— Entries supplied —
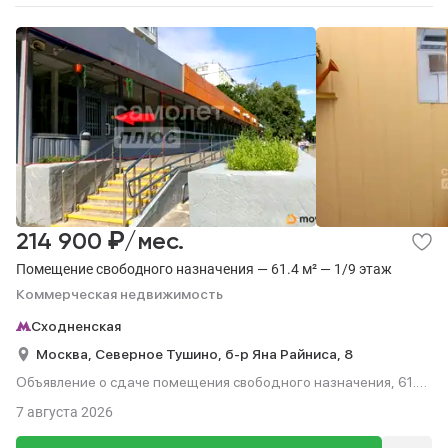
₽
214 900
/мес.
Помещение свободного назначения — 61.4 м² — 1/9 этаж
Коммерческая недвижимость
Сходненская
Москва,
Северное Тушино,
б-р Яна Райниса,
8
Объявление о сдаче помещения свободного назначения, 61.4
м², этаж 1 из 9.
7 августа 2026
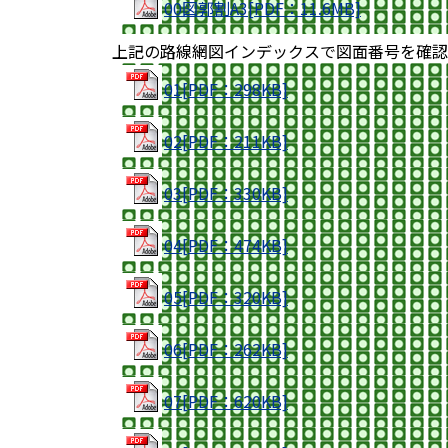
00図郭割A3[PDF：11.6MB]
上記の路線網図インデックスで図面番号を確認
01[PDF：298KB]
02[PDF：211KB]
03[PDF：330KB]
04[PDF：474KB]
05[PDF：320KB]
06[PDF：262KB]
07[PDF：620KB]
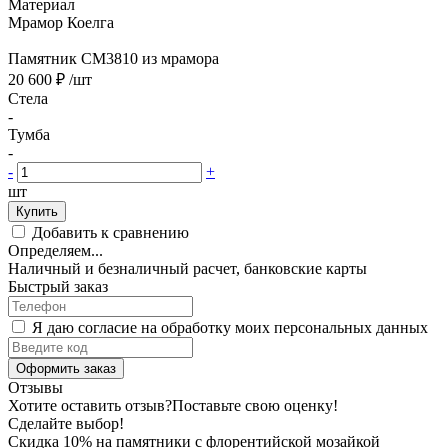
Материал
Мрамор Коелга
Памятник CM3810 из мрамора
20 600 ₽
/шт
Стела
-
Тумба
-
-
+
шт
Купить
Добавить к сравнению
Определяем...
Наличный и безналичный расчет, банковские карты
Быстрый заказ
Я даю согласие на обработку моих персональных данных
Оформить заказ
Отзывы
Хотите оставить отзыв?
Поставьте свою оценку!
Сделайте выбор!
Скидка 10% на памятники с флорентийской мозайкой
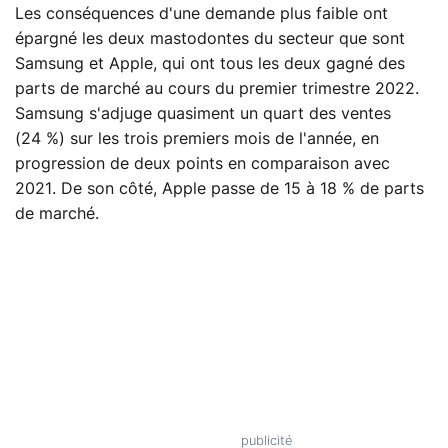
Les conséquences d'une demande plus faible ont
épargné les deux mastodontes du secteur que sont
Samsung et Apple, qui ont tous les deux gagné des
parts de marché au cours du premier trimestre 2022.
Samsung s'adjuge quasiment un quart des ventes
(24 %) sur les trois premiers mois de l'année, en
progression de deux points en comparaison avec
2021. De son côté, Apple passe de 15 à 18 % de parts
de marché.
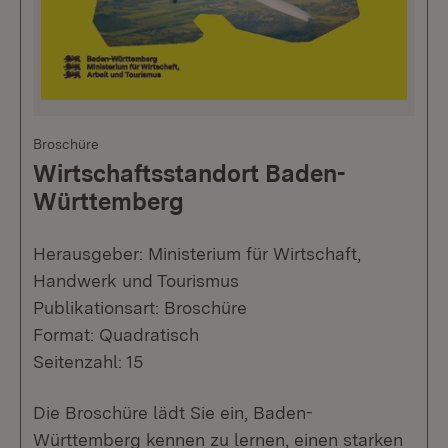
Broschüre
Wirtschaftsstandort Baden-
Württemberg
Herausgeber: Ministerium für Wirtschaft,
Handwerk und Tourismus
Publikationsart: Broschüre
Format: Quadratisch
Seitenzahl: 15
Die Broschüre lädt Sie ein, Baden-
Württemberg kennen zu lernen, einen starken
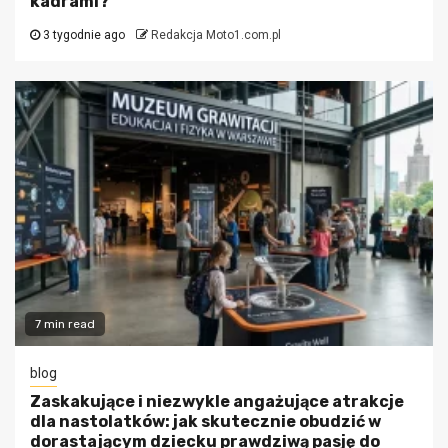
kadrami?
3 tygodnie ago
Redakcja Moto1.com.pl
7 min read
blog
Zaskakujące i niezwykle angażujące atrakcje
dla nastolatków: jak skutecznie obudzić w
dorastającym dziecku prawdziwą pasję do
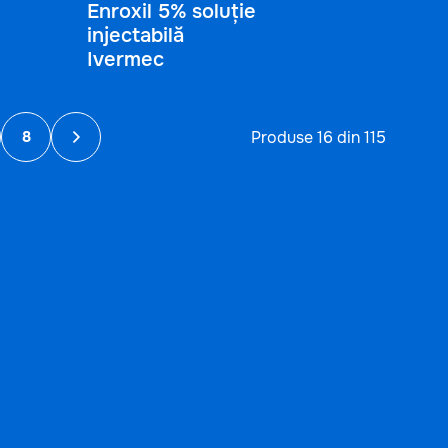
Enroxil 5% soluție
injectabilă
Ivermec
Produse 16 din 115
8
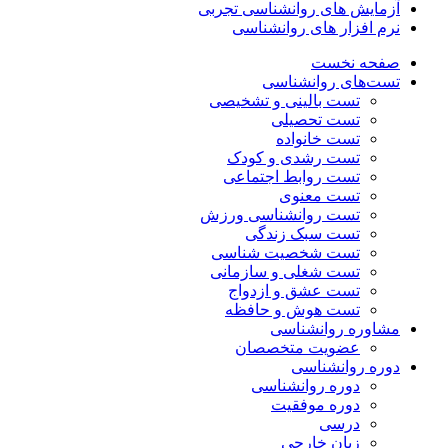
آزمایش های روانشناسی تجربی
نرم افزار های روانشناسی
صفحه نخست
تست‌های روانشناسی
تست بالینی و تشخیصی
تست تحصیلی
تست خانواده
تست رشدی و کودک
تست روابط اجتماعی
تست معنوی
تست روانشناسی ورزش
تست سبک زندگی
تست شخصیت شناسی
تست شغلی و سازمانی
تست عشق و ازدواج
تست هوش و حافظه
مشاوره روانشناسی
عضویت متخصصان
دوره روانشناسی
دوره روانشناسی
دوره موفقیت
درسی
زبان خارجی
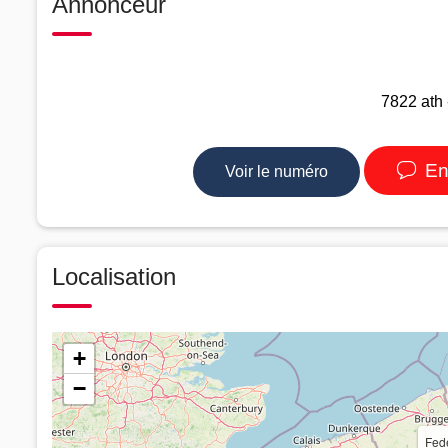
Annonceur
7822 ath 
En
Voir le numéro
Localisation
+
−
Fed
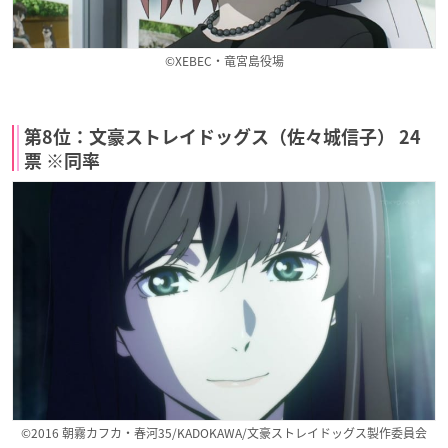
©XEBEC・竜宮島役場
第8位：文豪ストレイドッグス（佐々城信子） 24
票 ※同率
©2016 朝霧カフカ・春河35/KADOKAWA/文豪ストレイドッグス製作委員会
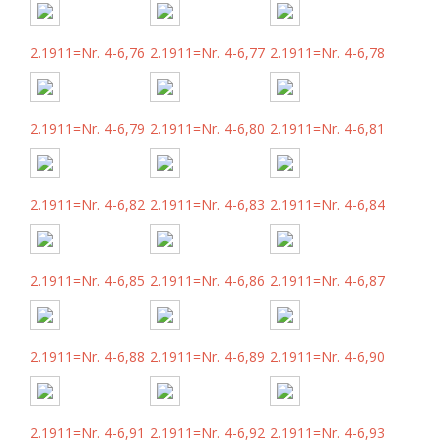
2.1911=Nr. 4-6,76
2.1911=Nr. 4-6,77
2.1911=Nr. 4-6,78
2.1911=Nr. 4-6,79
2.1911=Nr. 4-6,80
2.1911=Nr. 4-6,81
2.1911=Nr. 4-6,82
2.1911=Nr. 4-6,83
2.1911=Nr. 4-6,84
2.1911=Nr. 4-6,85
2.1911=Nr. 4-6,86
2.1911=Nr. 4-6,87
2.1911=Nr. 4-6,88
2.1911=Nr. 4-6,89
2.1911=Nr. 4-6,90
2.1911=Nr. 4-6,91
2.1911=Nr. 4-6,92
2.1911=Nr. 4-6,93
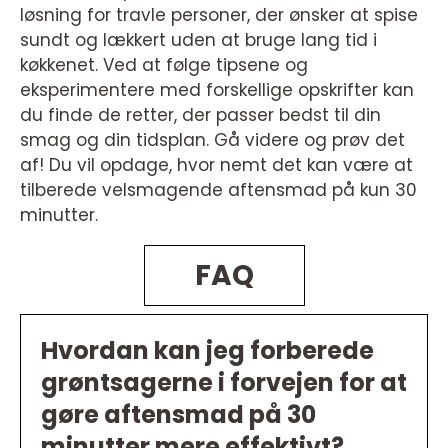
løsning for travle personer, der ønsker at spise
sundt og lækkert uden at bruge lang tid i
køkkenet. Ved at følge tipsene og
eksperimentere med forskellige opskrifter kan
du finde de retter, der passer bedst til din
smag og din tidsplan. Gå videre og prøv det
af! Du vil opdage, hvor nemt det kan være at
tilberede velsmagende aftensmad på kun 30
minutter.
FAQ
Hvordan kan jeg forberede
grøntsagerne i forvejen for at
gøre aftensmad på 30
minutter mere effektivt?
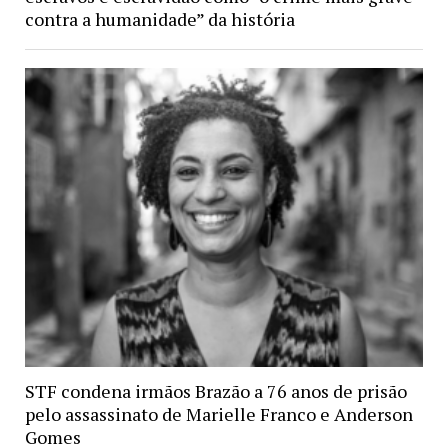
contra a humanidade” da história
STF condena irmãos Brazão a 76 anos de prisão
pelo assassinato de Marielle Franco e Anderson
Gomes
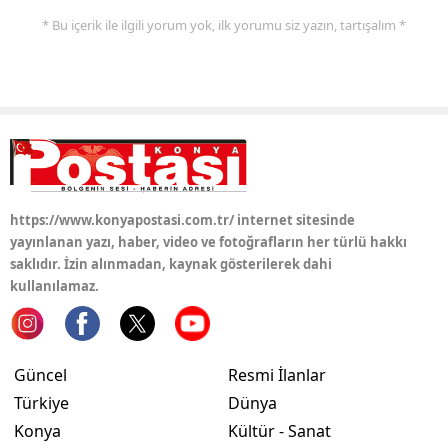
* Bu içerik ile ilgili yorum yok, ilk yorumu siz yazın, tartışalım *
https://www.konyapostasi.com.tr/ internet sitesinde
yayınlanan yazı, haber, video ve fotoğrafların her türlü hakkı
saklıdır. İzin alınmadan, kaynak gösterilerek dahi
kullanılamaz.
Güncel
Resmi İlanlar
Türkiye
Dünya
Konya
Kültür - Sanat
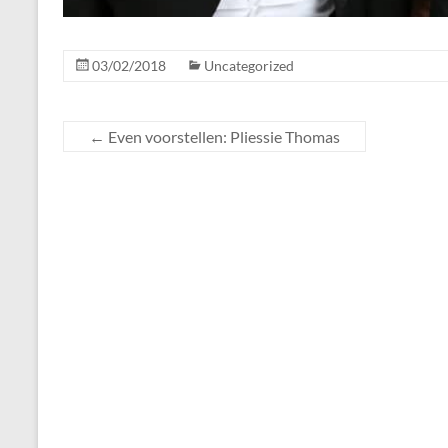
03/02/2018
Uncategorized
←
Even voorstellen: Pliessie Thomas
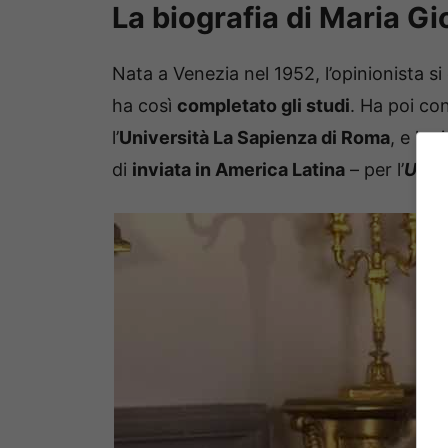
La biografia di Maria G
Nata a Venezia nel 1952, l’opinionista si
ha così
completato gli studi
. Ha poi co
l’
Università La Sapienza di Roma
, e ha 
di
inviata in America Latina
– per l’
Unit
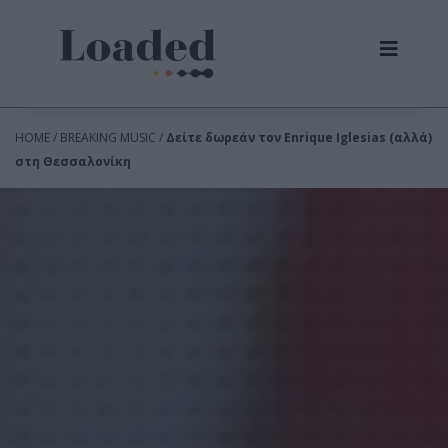
HOME / BREAKING MUSIC /
Δείτε δωρεάν τον Enrique Iglesias (αλλά)
στη Θεσσαλονίκη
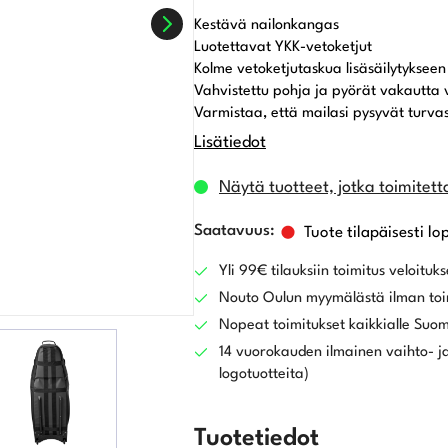
Kestävä nailonkangas
Luotettavat YKK-vetoketjut
Kolme vetoketjutaskua lisäsäilytykseen
Vahvistettu pohja ja pyörät vakautta 
Varmistaa, että mailasi pysyvät turva
Lisätiedot
Näytä tuotteet, jotka toimitett
Tuote tilapäisesti lo
Yli 99€ tilauksiin toimitus veloituks
Nouto Oulun myymälästä ilman toi
Nopeat toimitukset kaikkialle Suo
14 vuorokauden ilmainen vaihto- ja
logotuotteita)
Tuotetiedot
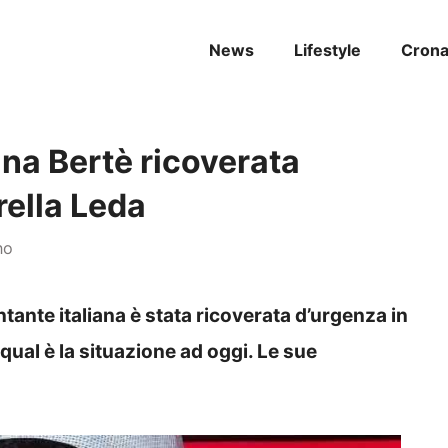
News
Lifestyle
Cron
ana Bertè ricoverata
rella Leda
no
ntante italiana è stata ricoverata d’urgenza in
qual è la situazione ad oggi. Le sue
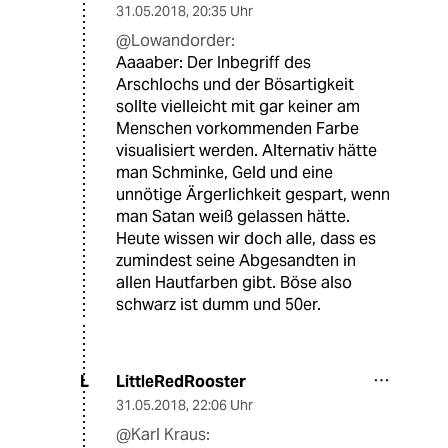
31.05.2018
,
20:35 Uhr
@Lowandorder:
Aaaaber: Der Inbegriff des
Arschlochs und der Bösartigkeit
sollte vielleicht mit gar keiner am
Menschen vorkommenden Farbe
visualisiert werden. Alternativ hätte
man Schminke, Geld und eine
unnötige Ärgerlichkeit gespart, wenn
man Satan weiß gelassen hätte.
Heute wissen wir doch alle, dass es
zumindest seine Abgesandten in
allen Hautfarben gibt. Böse also
schwarz ist dumm und 50er.
LittleRedRooster
L
31.05.2018
,
22:06 Uhr
@Karl Kraus:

— Problem details —
Reproduce every line of text in the listing above character for character, covering all pages. Omit the picture markers from the output.

— Solution for this exercise —
₽
214 900
/мес.
Помещение свободного назначения — 61.4 м² — 1/9 этаж
Коммерческая недвижимость
Сходненская
Москва,
Северное Тушино,
б-р Яна Райниса,
8
Объявление о сдаче помещения свободного назначения, 61.4
м², этаж 1 из 9.
7 августа 2026
00図郭割A3[PDF：11.6MB]
上記の路線網図インデックスで図面番号を確認
01[PDF：298KB]
02[PDF：211KB]
03[PDF：330KB]
04[PDF：474KB]
05[PDF：320KB]
06[PDF：262KB]
07[PDF：620KB]
Материал
Мрамор Коелга
Памятник CM3810 из мрамора
20 600 ₽
/шт
Стела
-
Тумба
-
-
+
шт
Купить
Добавить к сравнению
Определяем...
Наличный и безналичный расчет, банковские карты
Быстрый заказ
Я даю согласие на обработку моих персональных данных
Оформить заказ
Отзывы
Хотите оставить отзыв?
Поставьте свою оценку!
Сделайте выбор!
Скидка 10% на памятники с флорентийской мозайкой
Les conséquences d'une demande plus faible ont
épargné les deux mastodontes du secteur que sont
Samsung et Apple, qui ont tous les deux gagné des
parts de marché au cours du premier trimestre 2022.
Samsung s'adjuge quasiment un quart des ventes
(24 %) sur les trois premiers mois de l'année, en
progression de deux points en comparaison avec
2021. De son côté, Apple passe de 15 à 18 % de parts
de marché.
Broschüre
Wirtschaftsstandort Baden-
Württemberg
Herausgeber: Ministerium für Wirtschaft,
Handwerk und Tourismus
Publikationsart: Broschüre
Format: Quadratisch
Seitenzahl: 15
Die Broschüre lädt Sie ein, Baden-
Württemberg kennen zu lernen, einen starken
kadrami?
3 tygodnie ago
Redakcja Moto1.com.pl
7 min read
blog
Zaskakujące i niezwykle angażujące atrakcje
dla nastolatków: jak skutecznie obudzić w
dorastającym dziecku prawdziwą pasję do
Enroxil 5% soluție
injectabilă
Ivermec
Produse 16 din 115
8
آزمایش های روانشناسی تجربی
نرم افزار های روانشناسی
صفحه نخست
تست‌های روانشناسی
تست بالینی و تشخیصی
تست تحصیلی
تست خانواده
تست رشدی و کودک
تست روابط اجتماعی
تست معنوی
تست روانشناسی ورزش
تست سبک زندگی
تست شخصیت شناسی
تست شغلی و سازمانی
تست عشق و ازدواج
تست هوش و حافظه
مشاوره روانشناسی
عضویت متخصصان
دوره روانشناسی
دوره روانشناسی
دوره موفقیت
درسی
زبان خارجی
Annonceur
7822 ath 
En
Voir le numéro
Localisation
+
−
Fed
©XEBEC・竜宮島役場
第8位：文豪ストレイドッグス（佐々城信子） 24
票 ※同率
©2016 朝霧カフカ・春河35/KADOKAWA/文豪ストレイドッグス製作委員会
2.1911=Nr. 4-6,76
2.1911=Nr. 4-6,77
2.1911=Nr. 4-6,78
2.1911=Nr. 4-6,79
2.1911=Nr. 4-6,80
2.1911=Nr. 4-6,81
2.1911=Nr. 4-6,82
2.1911=Nr. 4-6,83
2.1911=Nr. 4-6,84
2.1911=Nr. 4-6,85
2.1911=Nr. 4-6,86
2.1911=Nr. 4-6,87
2.1911=Nr. 4-6,88
2.1911=Nr. 4-6,89
2.1911=Nr. 4-6,90
2.1911=Nr. 4-6,91
2.1911=Nr. 4-6,92
2.1911=Nr. 4-6,93
løsning for travle personer, der ønsker at spise
sundt og lækkert uden at bruge lang tid i
køkkenet. Ved at følge tipsene og
eksperimentere med forskellige opskrifter kan
du finde de retter, der passer bedst til din
smag og din tidsplan. Gå videre og prøv det
af! Du vil opdage, hvor nemt det kan være at
tilberede velsmagende aftensmad på kun 30
minutter.
FAQ
Hvordan kan jeg forberede
grøntsagerne i forvejen for at
gøre aftensmad på 30
minutter mere effektivt?
contra a humanidade” da história
STF condena irmãos Brazão a 76 anos de prisão
pelo assassinato de Marielle Franco e Anderson
Gomes
* Bu içerik ile ilgili yorum yok, ilk yorumu siz yazın, tartışalım *
https://www.konyapostasi.com.tr/ internet sitesinde
yayınlanan yazı, haber, video ve fotoğrafların her türlü hakkı
saklıdır. İzin alınmadan, kaynak gösterilerek dahi
kullanılamaz.
Güncel
Resmi İlanlar
Türkiye
Dünya
Konya
Kültür - Sanat
03/02/2018
Uncategorized
←
Even voorstellen: Pliessie Thomas
La biografia di Maria G
Nata a Venezia nel 1952, l’opinionista si
ha così
completato gli studi
. Ha poi co
l’
Università La Sapienza di Roma
, e ha 
di
inviata in America Latina
– per l’
Unit
HOME / BREAKING MUSIC /
Δείτε δωρεάν τον Enrique Iglesias (αλλά)
στη Θεσσαλονίκη
Kestävä nailonkangas
Luotettavat YKK-vetoketjut
Kolme vetoketjutaskua lisäsäilytykseen
Vahvistettu pohja ja pyörät vakautta 
Varmistaa, että mailasi pysyvät turva
Lisätiedot
Näytä tuotteet, jotka toimitett
Tuote tilapäisesti lo
Yli 99€ tilauksiin toimitus veloituks
Nouto Oulun myymälästä ilman toi
Nopeat toimitukset kaikkialle Suo
14 vuorokauden ilmainen vaihto- ja
logotuotteita)
Tuotetiedot
News
Lifestyle
Cron
ana Bertè ricoverata
rella Leda
no
ntante italiana è stata ricoverata d’urgenza in
qual è la situazione ad oggi. Le sue
31.05.2018
,
20:35 Uhr
@Lowandorder:
Aaaaber: Der Inbegriff des
Arschlochs und der Bösartigkeit
sollte vielleicht mit gar keiner am
Menschen vorkommenden Farbe
visualisiert werden. Alternativ hätte
man Schminke, Geld und eine
unnötige Ärgerlichkeit gespart, wenn
man Satan weiß gelassen hätte.
Heute wissen wir doch alle, dass es
zumindest seine Abgesandten in
allen Hautfarben gibt. Böse also
schwarz ist dumm und 50er.
LittleRedRooster
L
31.05.2018
,
22:06 Uhr
@Karl Kraus:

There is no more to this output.